What to produce » The reply should hold every record, copied exactly, and none of the pictures.

[Start of Attachment]

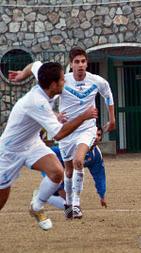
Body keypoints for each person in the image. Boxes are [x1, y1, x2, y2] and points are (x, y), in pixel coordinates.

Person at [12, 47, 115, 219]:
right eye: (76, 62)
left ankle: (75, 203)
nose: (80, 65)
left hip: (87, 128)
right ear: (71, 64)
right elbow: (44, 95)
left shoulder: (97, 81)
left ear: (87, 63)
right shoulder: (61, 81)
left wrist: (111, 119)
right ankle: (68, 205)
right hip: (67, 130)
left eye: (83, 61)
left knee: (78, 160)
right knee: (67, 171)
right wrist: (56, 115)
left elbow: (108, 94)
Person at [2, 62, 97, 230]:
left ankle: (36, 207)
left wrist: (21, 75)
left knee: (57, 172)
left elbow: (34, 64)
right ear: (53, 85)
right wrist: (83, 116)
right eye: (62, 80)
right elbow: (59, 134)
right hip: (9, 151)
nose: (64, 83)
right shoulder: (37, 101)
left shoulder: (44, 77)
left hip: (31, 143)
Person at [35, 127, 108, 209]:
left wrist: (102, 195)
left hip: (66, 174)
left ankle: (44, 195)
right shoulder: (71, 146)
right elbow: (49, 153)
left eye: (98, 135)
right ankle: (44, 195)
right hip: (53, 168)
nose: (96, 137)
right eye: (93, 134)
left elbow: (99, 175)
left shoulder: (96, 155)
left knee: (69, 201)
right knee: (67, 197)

[End of Attachment]

Worked solution »
Body keypoints for each person in the image. Boxes are [x1, y1, x2, y2] and points are (x, y), in pixel coordinates.

Person at [12, 47, 115, 219]:
right eye: (76, 62)
left ankle: (75, 203)
nose: (80, 65)
left hip: (87, 128)
right ear: (71, 64)
right elbow: (44, 95)
left shoulder: (97, 81)
left ear: (87, 63)
right shoulder: (61, 81)
left wrist: (111, 119)
right ankle: (68, 205)
right hip: (67, 130)
left eye: (83, 61)
left knee: (78, 160)
right knee: (67, 171)
right wrist: (56, 115)
left elbow: (108, 94)
Person at [2, 62, 97, 230]:
left ankle: (36, 207)
left wrist: (21, 75)
left knee: (57, 172)
left elbow: (34, 64)
right ear: (53, 85)
right wrist: (83, 116)
right eye: (62, 80)
right elbow: (59, 134)
right hip: (9, 151)
nose: (64, 83)
right shoulder: (37, 101)
left shoulder: (44, 77)
left hip: (31, 143)
Person at [35, 127, 108, 209]:
left wrist: (102, 195)
left hip: (66, 174)
left ankle: (44, 195)
right shoulder: (71, 146)
right elbow: (49, 153)
left eye: (98, 135)
right ankle: (44, 195)
right hip: (53, 168)
nose: (96, 137)
right eye: (93, 134)
left elbow: (99, 175)
left shoulder: (96, 155)
left knee: (69, 201)
right knee: (67, 197)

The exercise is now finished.